PRIMARY teachers warned yesterday that an initiative aimed at improving reading and maths put too much emphasis on testing pupils, rather than teaching them.
Education minister Ruairi Quinn rolled out the numeracy and literacy strategy this year, amid concerns about the decline in performance of 15-year-olds here in international reading and maths tests.
Primary schools now have to devote 90 minutes a day to literacy and increase from 36 minutes to 50 the time spent on maths -- at the expense of other subjects.
Schools also have to make greater use of standardised tests of reading and maths among pupils in second and sixth classes and then report the results to the Department of Education.
While schools were already conducting standardised tests and reporting the results to parents, they were not obliged to send this information to the department.
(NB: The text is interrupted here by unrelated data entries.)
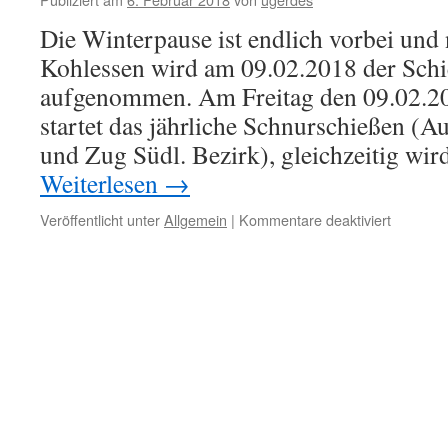
und
Stadtkön
Die Winterpause ist endlich vorbei un
„25.
Kohlessen wird am 09.02.2018 der Schi
Februar
2018“
aufgenommen. Am Freitag den 09.02.2
startet das jährliche Schnurschießen (A
und Zug Südl. Bezirk), gleichzeitig wi
Weiterlesen
→
für
Veröffentlicht unter
Allgemein
|
Kommentare deaktiviert
–
Winterp
ist
beendet
–
Am
09.
Februar
startet
der
Schießbe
But it has now set targets for the performance of pupils and wants the information so that it can assess the progress of the education system by 2020. It has assured schools that the results will not form the basis of league tables.
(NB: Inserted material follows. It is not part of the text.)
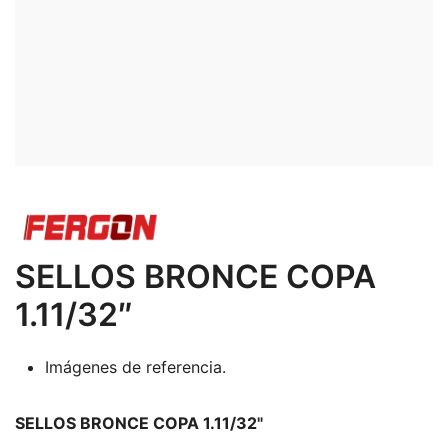
SELLOS BRONCE COPA
1.11/32″
Imágenes de referencia.
SELLOS BRONCE COPA 1.11/32"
However, the Irish National Teachers' Organisation (INTO) is concerned that the initiative will lead to a shift from a child-centred approach to teaching to an emphasis on tests and results.
With a small number of exceptions, delegates at the union's conference deplored the approach outlined in the new strategy and adopted a motion demanding that the data-driven emphasis on targets and dates be withdrawn.
INTO executive member Bryan O'Reilly said the Government could not demand higher standards while also reducing funding, decreasing supports and cutting teacher numbers.
Another executive member, Mary Magner, said such was the pressure on teachers in the UK to produce evidence of pupil progress that some had admitted falsifying pupils' marks to meet targets.